Recogido en sí­ mismo se besa en su solsticio.

Psalmo XXXVIII

Los desencantos

¿Por qué nos diste el don de admirar la belleza
y corazón ardiente para amarla?

¿Por qué en la negra noche del deseo sembraste
constelación de ávidos sentidos?

¿Por qué nos diste ojos para ver este mundo,
y oí­do para escuchar su voz dulcí­sima?

¿Por qué nos diste brazos para asir la hermosura,
ese humo engañoso que el sol dora?

¿Por qué nos diste el cielo confuso del recuerdo
donde arden imágenes, tal nubes,
cubriendo nuestras almas de sombras y crepúsculos?

Ah, ¿por qué consentiste el loco amor siempre muriendo
y renaciendo siempre de sus propias cenizas
como fénix que enciende en su ocaso su aurora?

¿Por qué siempre gozar o sufrir dí­a y noche,
llama y ceniza inútil la vida de los hombres?

¿Por qué herir, perseguir, vencer y ser vencido
bajo el signo fatal de la ambición?

¿Qué fruto puede dar el hombre que se quema
en el fuego fugaz que, ciego, adora?


Visitación

Esta es mi vida tal como la soñé en otro tiempo:
un largo muro de barro perfumado y rojizo
que rodea un espeso jardí­n,
árboles cuyas ramas se besan en el agua,
pavos reales en la penumbra de las magnolias,
y sol, y lluvia, y luna, y viento, y sombra,
y una alegrí­a profunda como cicuta,
extraña, como eléboro,
y mis labios abrasadoramente aspirando las flores
igual que aves de pétalos o pestañas de grácil durmiente.

Mira, toca mi corazón ahogado bajo rosas salvajes.
Ni yo mismo llegué hasta su centro misterioso
por miedo a extraviarme
y no saber volver al claro cielo desde el cual, cruel vigí­a,
diviso el odio, el gesto cruel, la torpe ley,
la ironí­a...

Pero tú penetraste hasta lo impenetrable
como sonido puro de una flor destrozada
y allí­ te confundiste al velado silencio
recogido en sí­ mismo como un agua de siglos
a fin de que el jardí­n secreto y como ausente
jamás se delatara por la luna o el pájaro.

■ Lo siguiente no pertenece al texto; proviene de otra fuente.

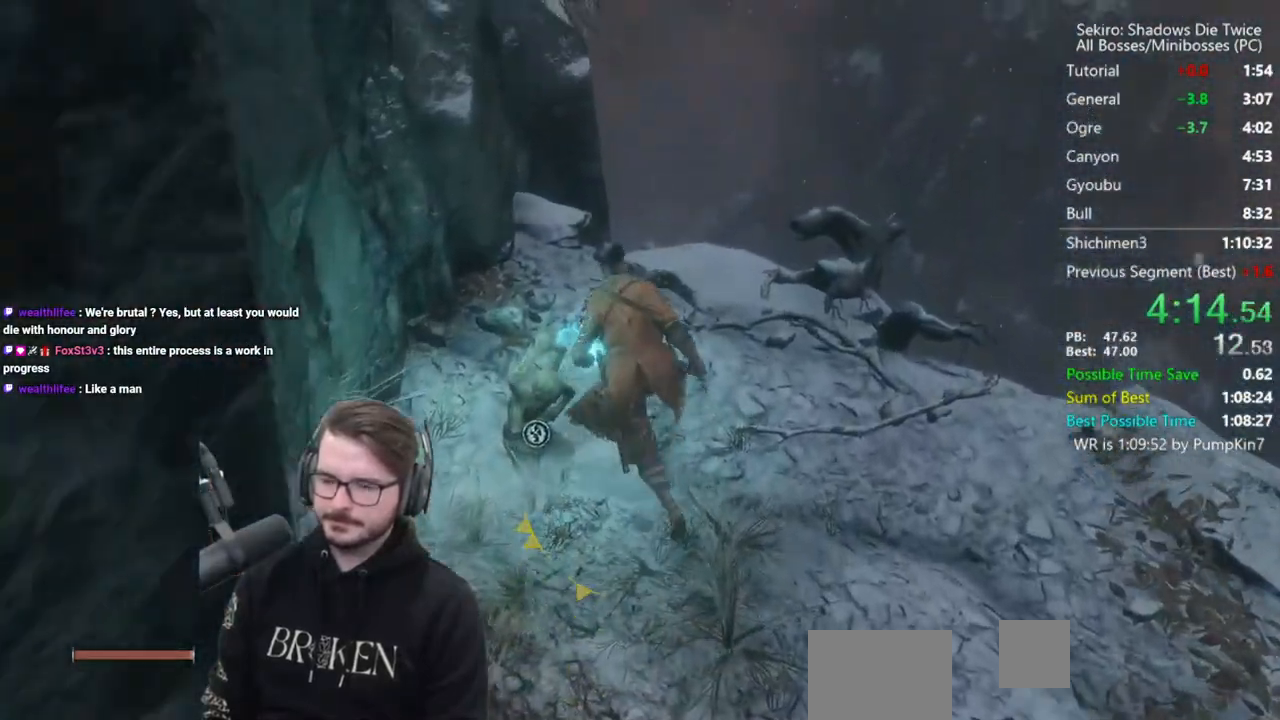
Gameplay with a controller (Xbox layout); each line is a JSON object with the inputs held at the frame after it. "events" lists button and stick changes between this image and that frame as [ms after this image, input, new state], when the widget could be followed in between.
{"buttons": [], "left_stick": "center", "right_stick": "down", "events": [[333, "X", "down"], [433, "X", "up"]]}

Entonces yo no supe que lo habitabas tú,
¡ay!, como los espejos siempre solos que ignoran
las figuras que habitan su corazón voluble
y en los que las miradas se confunden y mueren,
los labios huellan frí­os su pasión desasida,
el ciego Amor es luz donde todo florece,
lo de fuera está dentro y el interior se extiende
en torno hasta el confí­n último del deseo.

Ámame sólo

Ámame sólo como amarías al viento
cuando pasa en un largo suspiro hacia las nubes;
Ámame sólo como amarías al viento
que nada sabe del alma de las rosas,
ni de los seres inmóviles del mundo,
como al viento que pasa entre el cielo y la tierra
hablando de su vida con rumor fugitivo;
ámame como al viento ajeno a la existencia
quieta que se abre en flores,
ajeno a la terrestre
fidelidad de las cosas inmóviles,
como al viento cuya esencia es, ir sin rumbo,
como al viento en quien pena y goce se confunden,
ámame como al viento tembloroso y errante.